# Dmitri Shostakovich - Symphony 1



## HansZimmer (11 mo ago)

How do you rate this piece and what are the best recordings?


----------



## Rogerx (Apr 27, 2018)

I voted good, others are better, best...Andris Nelsons and Haitink .


----------



## Georgieva (7 mo ago)

Thank you, HansZimmer. I believe this is a very good record.


----------



## mbhaub (Dec 2, 2016)

Superb. Stunning debut symphony. But it doesn't play itself; it requires real conducting and a highly skilled orchestra. Bernstein, Ormandy. Kondrashin is great, too bad the sound isn't.


----------



## progmatist (Apr 3, 2021)

My personal favorite is the BIS recording of the first 3. With Mark Wigglesworth conducting the Netherlands Radio Philharmonic. I own the Hi-Res download in surround sound, which enhances the listening experience.


----------



## starthrower (Dec 11, 2010)

I have the Ormandy recording which is excellent, as is Shosty's 1st symphony.


----------



## TwoFlutesOneTrumpet (Aug 31, 2011)

Excellent symphony.
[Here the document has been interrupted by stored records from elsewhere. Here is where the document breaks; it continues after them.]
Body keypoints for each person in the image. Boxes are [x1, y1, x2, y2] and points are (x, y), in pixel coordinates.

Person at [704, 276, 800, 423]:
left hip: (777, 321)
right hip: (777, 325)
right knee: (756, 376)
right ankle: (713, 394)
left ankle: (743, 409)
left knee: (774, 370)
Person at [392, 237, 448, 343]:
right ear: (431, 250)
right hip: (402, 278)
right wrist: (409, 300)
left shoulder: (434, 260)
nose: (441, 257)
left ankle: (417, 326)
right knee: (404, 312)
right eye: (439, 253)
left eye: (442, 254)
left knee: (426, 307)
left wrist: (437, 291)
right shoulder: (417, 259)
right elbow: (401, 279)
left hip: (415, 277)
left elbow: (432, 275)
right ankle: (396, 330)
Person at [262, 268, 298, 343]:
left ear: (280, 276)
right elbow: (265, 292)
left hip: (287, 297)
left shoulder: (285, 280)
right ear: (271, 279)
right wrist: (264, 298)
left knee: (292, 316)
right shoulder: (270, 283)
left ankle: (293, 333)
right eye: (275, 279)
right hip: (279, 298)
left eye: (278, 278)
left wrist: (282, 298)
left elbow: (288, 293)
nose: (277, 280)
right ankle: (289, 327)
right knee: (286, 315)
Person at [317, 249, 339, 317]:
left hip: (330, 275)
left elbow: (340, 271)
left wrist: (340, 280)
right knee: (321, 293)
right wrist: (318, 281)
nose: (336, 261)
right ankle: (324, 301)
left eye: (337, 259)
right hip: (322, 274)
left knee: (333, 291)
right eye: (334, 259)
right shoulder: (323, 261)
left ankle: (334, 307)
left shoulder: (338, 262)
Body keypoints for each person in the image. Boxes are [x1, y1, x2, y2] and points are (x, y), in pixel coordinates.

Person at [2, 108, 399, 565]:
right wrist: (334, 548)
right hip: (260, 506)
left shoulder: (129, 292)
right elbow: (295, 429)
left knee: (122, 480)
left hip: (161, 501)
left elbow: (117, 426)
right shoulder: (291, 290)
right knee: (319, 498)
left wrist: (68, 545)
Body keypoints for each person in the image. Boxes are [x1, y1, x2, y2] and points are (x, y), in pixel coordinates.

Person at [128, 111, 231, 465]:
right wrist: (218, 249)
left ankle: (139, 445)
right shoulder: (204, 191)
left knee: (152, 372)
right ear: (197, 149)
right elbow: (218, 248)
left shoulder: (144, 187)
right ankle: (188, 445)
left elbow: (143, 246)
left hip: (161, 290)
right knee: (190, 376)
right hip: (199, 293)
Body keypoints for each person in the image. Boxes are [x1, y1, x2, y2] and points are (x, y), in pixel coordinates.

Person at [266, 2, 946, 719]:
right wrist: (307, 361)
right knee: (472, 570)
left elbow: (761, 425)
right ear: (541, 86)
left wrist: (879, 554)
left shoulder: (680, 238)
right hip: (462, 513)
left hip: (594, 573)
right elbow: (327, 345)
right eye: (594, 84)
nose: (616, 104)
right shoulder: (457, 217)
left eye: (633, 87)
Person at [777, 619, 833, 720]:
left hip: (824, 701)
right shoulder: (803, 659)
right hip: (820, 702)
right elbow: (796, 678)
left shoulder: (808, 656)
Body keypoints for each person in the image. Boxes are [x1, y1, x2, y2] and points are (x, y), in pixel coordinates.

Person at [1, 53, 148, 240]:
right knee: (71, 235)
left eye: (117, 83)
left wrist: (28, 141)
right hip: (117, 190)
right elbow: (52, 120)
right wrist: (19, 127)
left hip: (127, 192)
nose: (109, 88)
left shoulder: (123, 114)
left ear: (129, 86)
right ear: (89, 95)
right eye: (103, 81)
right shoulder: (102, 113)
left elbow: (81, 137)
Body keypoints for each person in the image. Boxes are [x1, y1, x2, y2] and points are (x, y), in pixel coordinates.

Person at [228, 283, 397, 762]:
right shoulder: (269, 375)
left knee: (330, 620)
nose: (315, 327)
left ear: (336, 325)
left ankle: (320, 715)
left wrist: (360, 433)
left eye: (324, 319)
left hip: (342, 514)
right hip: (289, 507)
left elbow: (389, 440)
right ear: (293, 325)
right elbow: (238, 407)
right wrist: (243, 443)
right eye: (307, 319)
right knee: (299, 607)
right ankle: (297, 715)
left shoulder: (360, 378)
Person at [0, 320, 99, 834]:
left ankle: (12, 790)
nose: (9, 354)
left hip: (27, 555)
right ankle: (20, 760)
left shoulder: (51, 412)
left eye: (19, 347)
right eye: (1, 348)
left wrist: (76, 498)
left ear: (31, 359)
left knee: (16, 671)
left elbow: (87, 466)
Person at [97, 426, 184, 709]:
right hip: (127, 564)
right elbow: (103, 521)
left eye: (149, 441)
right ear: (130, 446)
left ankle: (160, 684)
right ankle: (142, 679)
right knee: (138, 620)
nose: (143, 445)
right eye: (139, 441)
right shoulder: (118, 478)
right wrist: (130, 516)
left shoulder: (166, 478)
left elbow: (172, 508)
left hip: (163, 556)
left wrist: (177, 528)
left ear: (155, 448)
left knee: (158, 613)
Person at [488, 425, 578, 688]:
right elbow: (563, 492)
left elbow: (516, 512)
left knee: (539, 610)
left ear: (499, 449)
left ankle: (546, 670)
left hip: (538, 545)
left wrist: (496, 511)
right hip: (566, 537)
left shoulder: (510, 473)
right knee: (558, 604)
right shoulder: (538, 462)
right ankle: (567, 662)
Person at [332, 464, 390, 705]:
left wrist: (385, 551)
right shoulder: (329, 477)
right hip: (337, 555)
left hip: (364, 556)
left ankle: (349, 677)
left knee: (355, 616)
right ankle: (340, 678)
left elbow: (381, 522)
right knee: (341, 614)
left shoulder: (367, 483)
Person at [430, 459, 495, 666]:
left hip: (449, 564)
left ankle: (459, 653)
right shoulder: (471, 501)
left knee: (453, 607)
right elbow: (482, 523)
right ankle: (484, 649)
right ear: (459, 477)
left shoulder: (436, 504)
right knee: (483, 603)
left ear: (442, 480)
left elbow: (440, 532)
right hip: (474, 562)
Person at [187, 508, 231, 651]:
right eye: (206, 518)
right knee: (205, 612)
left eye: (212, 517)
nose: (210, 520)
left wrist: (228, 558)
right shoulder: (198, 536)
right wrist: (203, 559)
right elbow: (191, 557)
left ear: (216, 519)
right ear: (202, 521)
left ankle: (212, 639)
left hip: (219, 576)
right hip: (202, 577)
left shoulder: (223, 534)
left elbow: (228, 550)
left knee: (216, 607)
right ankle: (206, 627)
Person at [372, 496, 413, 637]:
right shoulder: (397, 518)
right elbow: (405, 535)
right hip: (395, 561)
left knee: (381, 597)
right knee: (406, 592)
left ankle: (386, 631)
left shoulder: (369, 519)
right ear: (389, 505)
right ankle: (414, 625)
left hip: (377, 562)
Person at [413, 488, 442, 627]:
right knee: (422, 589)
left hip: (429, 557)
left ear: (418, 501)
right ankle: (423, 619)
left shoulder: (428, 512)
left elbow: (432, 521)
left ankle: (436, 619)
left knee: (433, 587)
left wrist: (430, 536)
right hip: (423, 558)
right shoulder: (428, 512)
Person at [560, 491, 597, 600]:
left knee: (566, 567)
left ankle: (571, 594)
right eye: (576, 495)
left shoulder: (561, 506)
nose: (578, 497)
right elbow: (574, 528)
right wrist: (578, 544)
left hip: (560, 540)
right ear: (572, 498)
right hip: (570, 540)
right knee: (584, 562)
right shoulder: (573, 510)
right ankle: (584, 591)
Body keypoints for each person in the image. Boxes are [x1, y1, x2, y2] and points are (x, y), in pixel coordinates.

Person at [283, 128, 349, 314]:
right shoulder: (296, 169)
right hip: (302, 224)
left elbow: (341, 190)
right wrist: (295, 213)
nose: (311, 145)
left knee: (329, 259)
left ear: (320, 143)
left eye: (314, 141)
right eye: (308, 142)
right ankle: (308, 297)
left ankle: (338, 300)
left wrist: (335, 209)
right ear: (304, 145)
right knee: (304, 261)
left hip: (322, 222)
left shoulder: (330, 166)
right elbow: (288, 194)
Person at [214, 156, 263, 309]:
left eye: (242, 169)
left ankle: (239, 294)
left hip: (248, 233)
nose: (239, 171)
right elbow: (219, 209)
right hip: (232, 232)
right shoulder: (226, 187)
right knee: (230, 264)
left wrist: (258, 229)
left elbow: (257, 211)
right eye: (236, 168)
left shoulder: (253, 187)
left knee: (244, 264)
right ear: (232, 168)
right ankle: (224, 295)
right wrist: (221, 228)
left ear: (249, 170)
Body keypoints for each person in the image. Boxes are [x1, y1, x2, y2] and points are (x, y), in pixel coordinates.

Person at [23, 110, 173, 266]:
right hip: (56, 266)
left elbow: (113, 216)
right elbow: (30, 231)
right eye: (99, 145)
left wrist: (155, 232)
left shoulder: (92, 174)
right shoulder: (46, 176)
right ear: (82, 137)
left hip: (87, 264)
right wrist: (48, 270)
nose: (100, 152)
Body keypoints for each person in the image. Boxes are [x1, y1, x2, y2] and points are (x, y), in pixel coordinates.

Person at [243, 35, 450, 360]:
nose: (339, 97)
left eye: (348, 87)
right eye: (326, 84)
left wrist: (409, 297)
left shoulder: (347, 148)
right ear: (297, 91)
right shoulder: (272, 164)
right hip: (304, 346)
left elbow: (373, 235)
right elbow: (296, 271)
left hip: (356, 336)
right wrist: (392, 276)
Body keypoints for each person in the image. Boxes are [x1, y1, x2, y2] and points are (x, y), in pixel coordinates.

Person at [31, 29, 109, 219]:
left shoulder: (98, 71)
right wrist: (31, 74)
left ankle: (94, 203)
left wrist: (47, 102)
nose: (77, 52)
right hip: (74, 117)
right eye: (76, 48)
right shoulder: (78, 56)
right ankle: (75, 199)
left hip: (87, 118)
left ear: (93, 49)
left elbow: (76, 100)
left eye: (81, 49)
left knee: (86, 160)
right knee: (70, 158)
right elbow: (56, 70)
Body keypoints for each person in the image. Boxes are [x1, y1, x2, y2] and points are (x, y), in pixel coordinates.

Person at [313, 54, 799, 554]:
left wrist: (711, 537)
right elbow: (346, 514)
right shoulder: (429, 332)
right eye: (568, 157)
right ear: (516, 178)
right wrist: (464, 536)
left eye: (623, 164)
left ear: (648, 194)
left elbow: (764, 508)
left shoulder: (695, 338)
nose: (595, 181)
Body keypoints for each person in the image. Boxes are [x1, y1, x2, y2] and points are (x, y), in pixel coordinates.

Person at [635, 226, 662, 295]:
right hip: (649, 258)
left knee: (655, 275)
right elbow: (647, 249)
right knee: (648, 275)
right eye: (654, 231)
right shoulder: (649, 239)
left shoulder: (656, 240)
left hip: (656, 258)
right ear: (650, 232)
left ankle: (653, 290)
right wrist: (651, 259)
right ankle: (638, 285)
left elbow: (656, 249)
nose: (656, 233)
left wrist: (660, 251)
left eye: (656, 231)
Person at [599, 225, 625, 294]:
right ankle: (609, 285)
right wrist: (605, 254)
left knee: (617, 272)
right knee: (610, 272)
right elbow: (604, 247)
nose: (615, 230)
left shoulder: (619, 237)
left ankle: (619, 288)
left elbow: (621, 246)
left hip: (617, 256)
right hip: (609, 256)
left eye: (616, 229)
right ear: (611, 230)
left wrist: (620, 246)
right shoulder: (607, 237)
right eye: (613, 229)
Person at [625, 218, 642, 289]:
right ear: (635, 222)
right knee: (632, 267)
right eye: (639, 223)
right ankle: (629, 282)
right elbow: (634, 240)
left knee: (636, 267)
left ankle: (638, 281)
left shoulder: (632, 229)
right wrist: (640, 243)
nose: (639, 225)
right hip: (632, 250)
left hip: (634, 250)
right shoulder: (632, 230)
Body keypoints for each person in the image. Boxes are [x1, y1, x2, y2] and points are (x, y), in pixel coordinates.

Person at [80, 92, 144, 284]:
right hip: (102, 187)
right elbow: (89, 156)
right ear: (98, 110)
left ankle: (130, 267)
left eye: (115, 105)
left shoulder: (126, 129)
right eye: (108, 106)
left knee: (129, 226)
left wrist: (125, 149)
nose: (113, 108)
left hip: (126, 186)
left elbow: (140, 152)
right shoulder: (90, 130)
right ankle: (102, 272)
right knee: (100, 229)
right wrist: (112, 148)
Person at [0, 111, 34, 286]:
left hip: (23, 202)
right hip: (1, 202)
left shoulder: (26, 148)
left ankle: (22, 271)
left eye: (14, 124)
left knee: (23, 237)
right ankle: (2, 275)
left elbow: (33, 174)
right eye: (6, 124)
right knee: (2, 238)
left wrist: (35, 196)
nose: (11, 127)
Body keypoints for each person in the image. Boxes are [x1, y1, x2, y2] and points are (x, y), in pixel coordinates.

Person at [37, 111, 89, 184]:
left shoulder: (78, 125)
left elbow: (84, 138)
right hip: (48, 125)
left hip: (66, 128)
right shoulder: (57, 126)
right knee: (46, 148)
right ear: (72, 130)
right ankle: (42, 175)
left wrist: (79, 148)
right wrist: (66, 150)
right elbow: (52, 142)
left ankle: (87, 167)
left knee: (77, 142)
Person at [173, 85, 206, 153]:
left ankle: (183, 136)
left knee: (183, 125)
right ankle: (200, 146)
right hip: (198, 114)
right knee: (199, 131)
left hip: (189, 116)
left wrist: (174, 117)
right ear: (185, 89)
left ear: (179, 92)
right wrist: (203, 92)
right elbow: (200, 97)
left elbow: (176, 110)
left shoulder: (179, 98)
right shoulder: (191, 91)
I have the Bernstein and Ormandy recordings - both are terrific.


----------



## Heck148 (Oct 27, 2016)

HansZimmer said:


> How do you rate this piece and what are the best recordings?


Excellent piece!! a great First Symphony....
my favorite recording is Bernstein/Chicago, coupled with the cosmic #7 "Leningrad" on DG...great stuff...


----------